At the same time, global economic trends are dampening the near-term prospects for LNG. A sustained decline in oil prices has sharply reduced the arbitrage opportunities between the U.S. and Asia, as spot prices for LNG in Asia are at their lowest levels in many years. A large and growing imbalance in supply and demand is expected to plague the global LNG market until at least the end of this decade. Meanwhile, nearly 60 million tonnes per annum of production capacity is under construction at six U.S. export projects, all of it expected to become operational by 2020. A further 20 export projects are under development in the U.S. and have entered the regulatory process at FERC or United States Maritime Administration (MARAD), as applicable.

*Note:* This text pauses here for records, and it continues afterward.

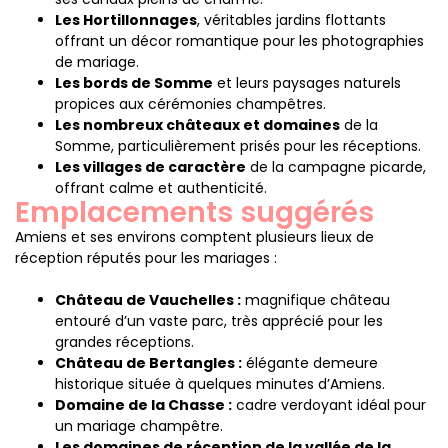
Les Hortillonnages
, véritables jardins flottants
offrant un décor romantique pour les photographies
de mariage.
Les bords de Somme
et leurs paysages naturels
propices aux cérémonies champêtres.
Les nombreux châteaux et domaines
de la
Somme, particulièrement prisés pour les réceptions.
Les villages de caractère
de la campagne picarde,
offrant calme et authenticité.
Emplacements suggérés
Amiens et ses environs comptent plusieurs lieux de
réception réputés pour les mariages :
Château de Vauchelles :
magnifique château
entouré d’un vaste parc, très apprécié pour les
grandes réceptions.
Château de Bertangles :
élégante demeure
historique située à quelques minutes d’Amiens.
Domaine de la Chasse :
cadre verdoyant idéal pour
un mariage champêtre.
Les domaines de réception de la vallée de la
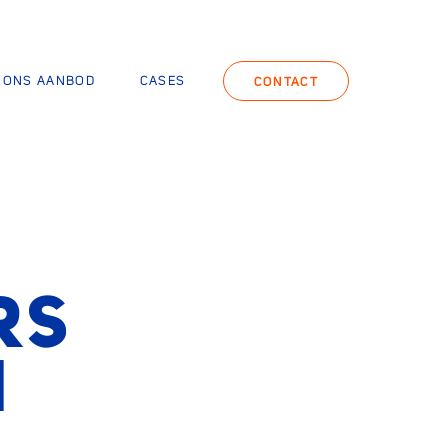
ONS AANBOD
CASES
CONTACT
RS
N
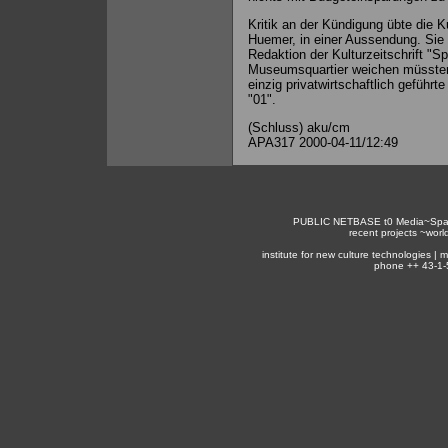
Kritik an der Kündigung übte die K
Huemer, in einer Aussendung. Sie 
Redaktion der Kulturzeitschrift "S
Museumsquartier weichen müssten
einzig privatwirtschaftlich geführ
"01".
(Schluss) aku/cm
APA317 2000-04-11/12:49
PUBLIC NETBASE
t0
Media~Spa
recent projects ~
worl
institute for new culture technologies |
phone ++ 43-1-5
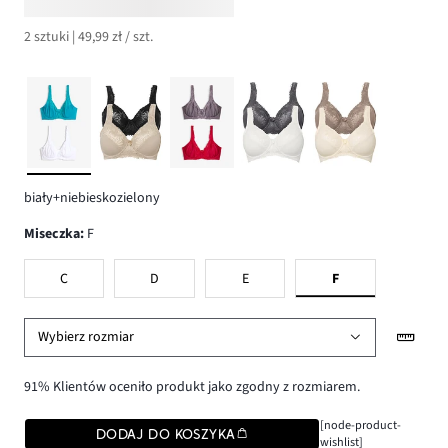
2 sztuki | 49,99 zł / szt.
biały+niebieskozielony
Miseczka
:
F
C
D
E
F
Wybierz rozmiar
91% Klientów oceniło produkt jako zgodny z rozmiarem.
[node-product-
DODAJ DO KOSZYKA
wishlist]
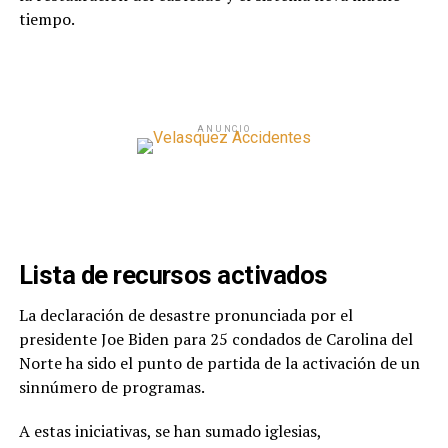
tiempo.
ANUNCIO
Lista de recursos activados
La declaración de desastre pronunciada por el
presidente Joe Biden para 25 condados de Carolina del
Norte ha sido el punto de partida de la activación de un
sinnúmero de programas.
A estas iniciativas, se han sumado iglesias,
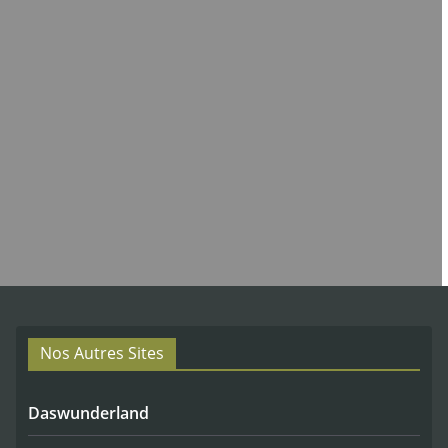
Nos Autres Sites
Daswunderland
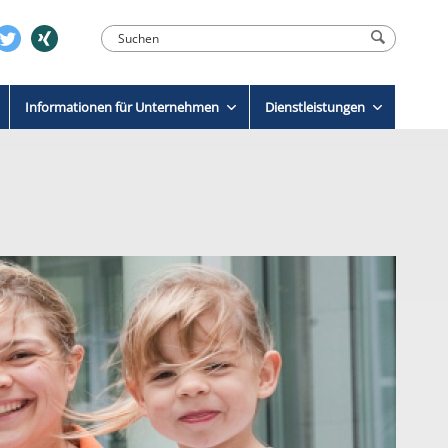
Informationen für Unternehmen
Dienstleistungen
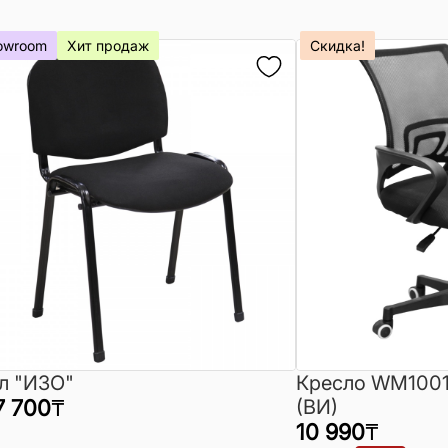
owroom
Хит продаж
Скидка!
л "ИЗО"
Кресло WM1001
7 700
₸
(ВИ)
10 990
₸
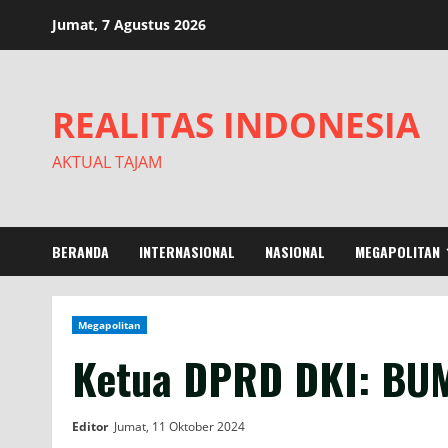
Skip
Jumat, 7 Agustus 2026
to
content
REALITAS INDONESIA
AKTUAL TAJAM
BERANDA
INTERNASIONAL
NASIONAL
MEGAPOLITAN
Megapolitan
Ketua DPRD DKI: BUM
Editor
Jumat, 11 Oktober 2024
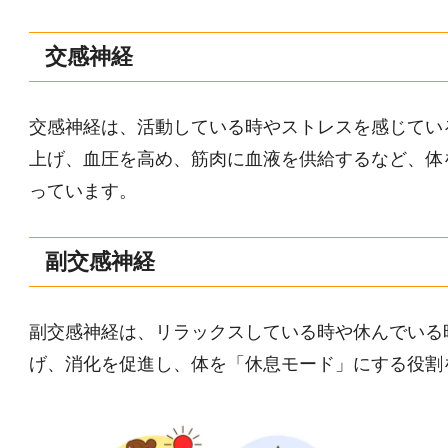
交感神経
交感神経は、活動している時やストレスを感じてい
上げ、血圧を高め、筋肉に血液を供給するなど、体
っています。
副交感神経
副交感神経は、リラックスしている時や休んでいる
げ、消化を促進し、体を「休息モード」にする役割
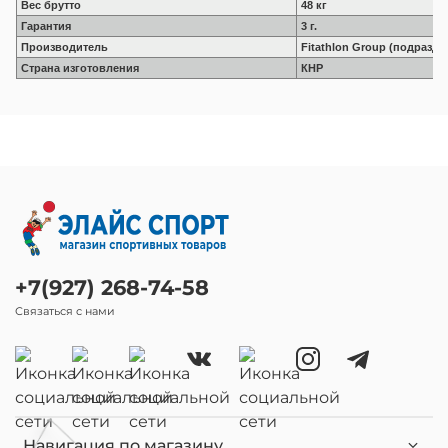
Вес брутто
48 кг
Гарантия
3 г.
Производитель
Fitathlon Group (подразд
Страна изготовления
КНР
+7(927) 268-74-58
Связаться с нами
Навигация по магазину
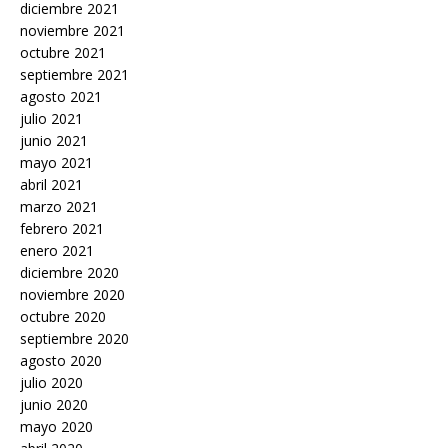
diciembre 2021
noviembre 2021
octubre 2021
septiembre 2021
agosto 2021
julio 2021
junio 2021
mayo 2021
abril 2021
marzo 2021
febrero 2021
enero 2021
diciembre 2020
noviembre 2020
octubre 2020
septiembre 2020
agosto 2020
julio 2020
junio 2020
mayo 2020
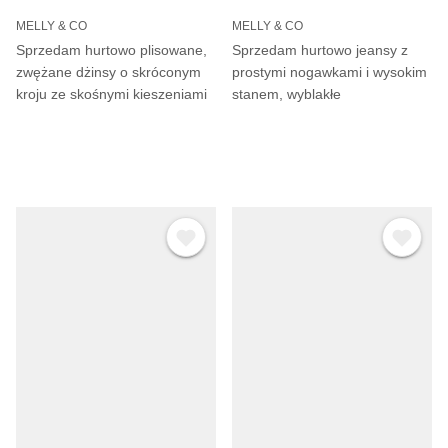
MELLY & CO
MELLY & CO
Sprzedam hurtowo plisowane,
Sprzedam hurtowo jeansy z
zwężane dżinsy o skróconym
prostymi nogawkami i wysokim
kroju ze skośnymi kieszeniami
stanem, wyblakłe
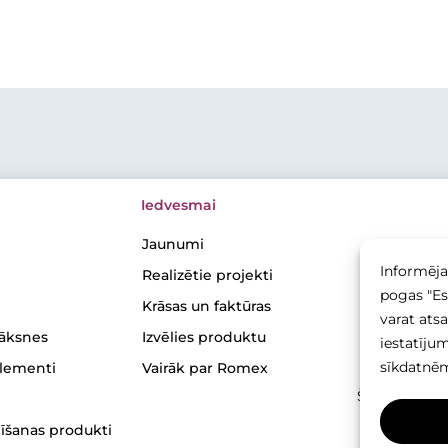
Iedvesmai
Jaunumi
Informēja
Realizētie projekti
pogas "Es 
Krāsas un faktūras
varat ats
lāksnes
Izvēlies produktu
iestatīju
sīkdatnēm
elementi
Vairāk par Romex
Šīs vietnes s
to
īšanas produkti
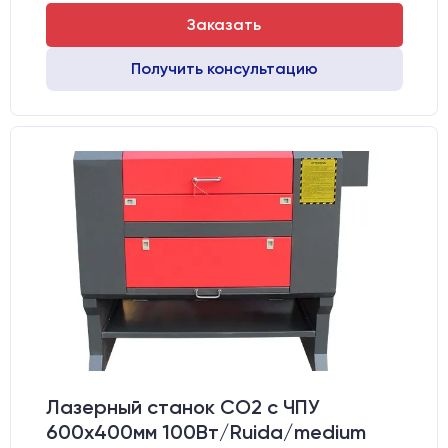
Заказать
Получить консультацию
Лазерный станок CO2 c ЧПУ
600х400мм 100Вт/Ruida/medium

Outlook for Further Projects
While skeptics are questioning whether the era of new LNG liquefaction capacity in the U.S. is over, U.S. LNG export projects should over the longer term have a competitive advantage in a low price environment. For example, U.S. LNG export projects remain some of the least expensive liquefaction projects in the world on a cost per tonne of production basis—while U.S. projects in construction or planned will cost anywhere between US$550-US$1,000 per tonne of production per annum, most projects in Asia range between US$2,000-US$4,000 per tonne of production per annum. U.S. projects also benefit from security of supply, supported by a large, robust and liquid gas market, and a relatively favorable and predictable legal environment. U.S. suppliers also offer buyers significant contractual flexibility, and in particular the absence of (contractual) destination restrictions is U.S. sale and purchase agreements may become increasingly important; over 30 countries now import LNG and that number is expected to grow as additional developing markets embrace LNG as a reliable source of energy.

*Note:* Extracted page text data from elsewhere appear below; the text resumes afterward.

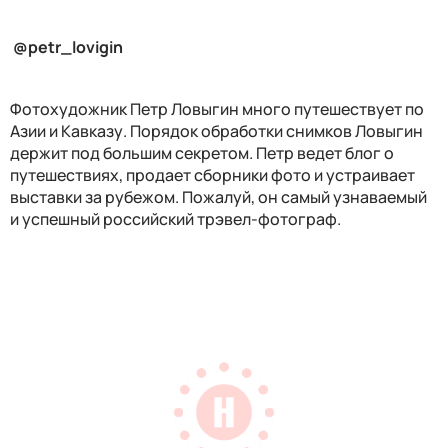
@petr_lovigin
Фотохудожник Петр Ловыгин много путешествует по
Азии и Кавказу. Порядок обработки снимков Ловыгин
держит под большим секретом. Петр ведет блог о
путешествиях, продает сборники фото и устраивает
выставки за рубежом. Пожалуй, он самый узнаваемый
и успешный российский трэвел-фотограф.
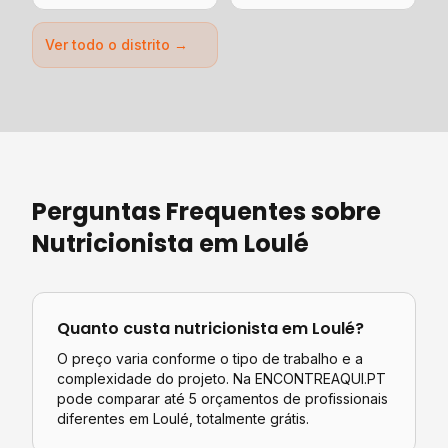
Ver todo o distrito →
Perguntas Frequentes sobre
Nutricionista
em
Loulé
Quanto custa
nutricionista
em
Loulé
?
O preço varia conforme o tipo de trabalho e a
complexidade do projeto. Na ENCONTREAQUI.PT
pode comparar até 5 orçamentos de profissionais
diferentes em
Loulé
, totalmente grátis.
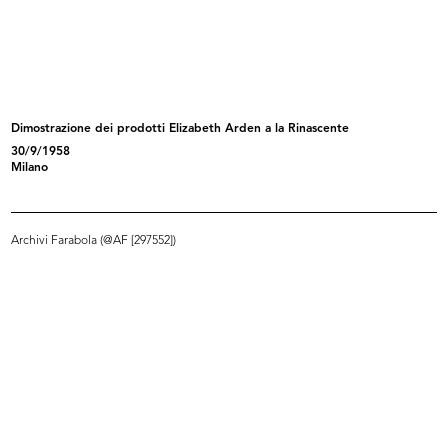
Uomo la Rinascente Moda Maschile
Uomo la Rinascente Moda maschile
10/1961
10/1961
Dimostrazione dei prodotti Elizabeth Arden a la Rinascente
30/9/1958
Milano
Archivi Farabola (@AF [297552])
Incontri in Europa
Moda primavera la Rinascente
1961
1962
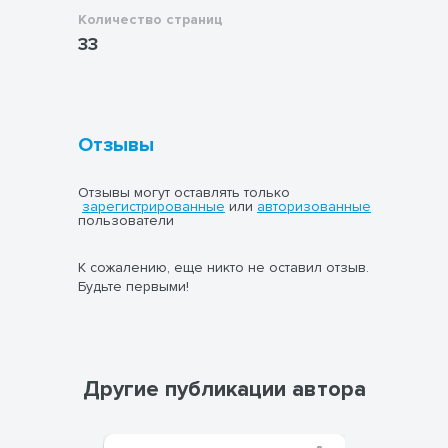
Количество страниц
33
Отзывы
Отзывы могут оставлять только
зарегистрированные
или
авторизованные
пользователи
К сожалению, еще никто не оставил отзыв.
Будьте первыми!
Другие публикации автора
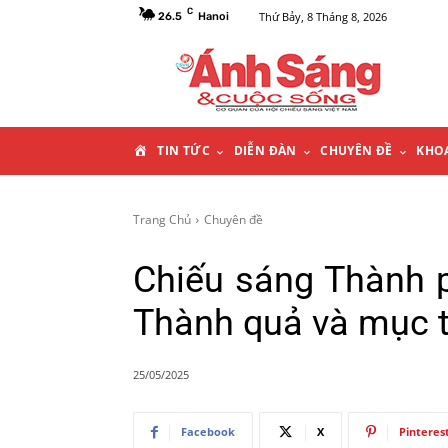
C
Thứ Bảy, 8 Tháng 8, 2026
26.5
Hanoi
T
TIN TỨC
DIỄN ĐÀN
CHUYÊN ĐỀ
KHO
R
Trang Chủ
Chuyên đề
A
Chiếu sáng Thành p
N
Thành quả và mục t
G
25/05/2025
C
Facebook
X
Pinteres
H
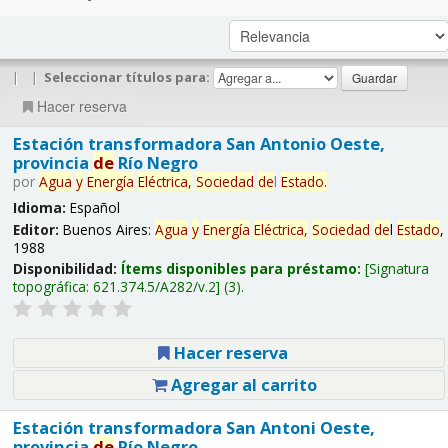
|
|
Seleccionar títulos para:
Hacer reserva
Estación transformadora San Antonio Oeste,
provincia
de
Río Negro
por
Agua
y
Energía
Eléctrica,
Sociedad
de
l
Estado
.
Idioma:
Español
Editor:
Buenos Aires:
Agua
y
Energía
Eléctrica,
Sociedad
de
l
Estado
,
1988
Disponibilidad:
Ítems disponibles para préstamo:
Signatura
topográfica:
621.374.5/A282/v.2
(3).
Hacer reserva
Agregar al carrito
Estación transformadora San Antoni Oeste,
provincia
de
Río Negro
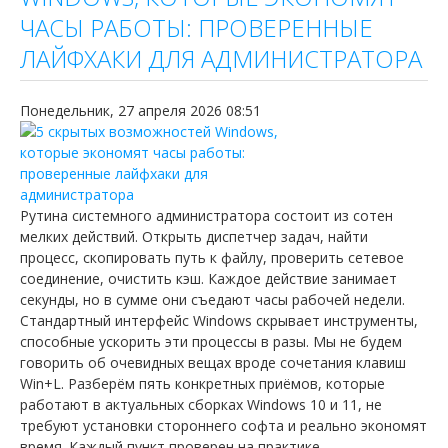
ЧАСЫ РАБОТЫ: ПРОВЕРЕННЫЕ
ЛАЙФХАКИ ДЛЯ АДМИНИСТРАТОРА
Понедельник, 27 апреля 2026 08:51
Рутина системного администратора состоит из сотен
мелких действий. Открыть диспетчер задач, найти
процесс, скопировать путь к файлу, проверить сетевое
соединение, очистить кэш. Каждое действие занимает
секунды, но в сумме они съедают часы рабочей недели.
Стандартный интерфейс Windows скрывает инструменты,
способные ускорить эти процессы в разы. Мы не будем
говорить об очевидных вещах вроде сочетания клавиш
Win+L. Разберём пять конкретных приёмов, которые
работают в актуальных сборках Windows 10 и 11, не
требуют установки стороннего софта и реально экономят
время. Каждый пункт проверен на практике.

As global demand eventually returns and accelerates during the next two decades, logic dictates that increases in production should come in large part from U.S. suppliers. Those developers who take a long-term perspective and capitalize—through technology, design, or otherwise—on the fundamental benefits and efficiencies of their domestic market should emerge in a second, perhaps smaller wave of successful export projects.